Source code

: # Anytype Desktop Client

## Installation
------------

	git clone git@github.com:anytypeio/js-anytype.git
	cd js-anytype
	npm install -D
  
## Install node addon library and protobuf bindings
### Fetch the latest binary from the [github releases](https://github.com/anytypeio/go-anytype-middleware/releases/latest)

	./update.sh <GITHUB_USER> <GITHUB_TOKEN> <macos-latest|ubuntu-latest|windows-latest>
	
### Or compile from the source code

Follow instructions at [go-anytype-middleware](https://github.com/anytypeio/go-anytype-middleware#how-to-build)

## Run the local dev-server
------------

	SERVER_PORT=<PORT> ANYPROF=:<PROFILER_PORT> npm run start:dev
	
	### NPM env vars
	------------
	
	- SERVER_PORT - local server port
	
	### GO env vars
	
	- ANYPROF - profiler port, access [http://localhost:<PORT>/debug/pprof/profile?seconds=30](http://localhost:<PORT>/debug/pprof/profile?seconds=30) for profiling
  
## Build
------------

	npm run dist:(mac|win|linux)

※

Here, the lines to copy run from the one containing "git clone git@github.com:anytypeio/js-anytype.git" to the final line of the listing; copy them exactly and nothing else.

Response:
	git clone git@github.com:anytypeio/js-anytype.git
	cd js-anytype
	npm install -D
  
## Install node addon library and protobuf bindings
### Fetch the latest binary from the [github releases](https://github.com/anytypeio/go-anytype-middleware/releases/latest)

	./update.sh <GITHUB_USER> <GITHUB_TOKEN> <macos-latest|ubuntu-latest|windows-latest>
	
### Or compile from the source code

Follow instructions at [go-anytype-middleware](https://github.com/anytypeio/go-anytype-middleware#how-to-build)

## Run the local dev-server
------------

	SERVER_PORT=<PORT> ANYPROF=:<PROFILER_PORT> npm run start:dev
	
	### NPM env vars
	------------
	
	- SERVER_PORT - local server port
	
	### GO env vars
	
	- ANYPROF - profiler port, access [http://localhost:<PORT>/debug/pprof/profile?seconds=30](http://localhost:<PORT>/debug/pprof/profile?seconds=30) for profiling
  
## Build
------------

	npm run dist:(mac|win|linux)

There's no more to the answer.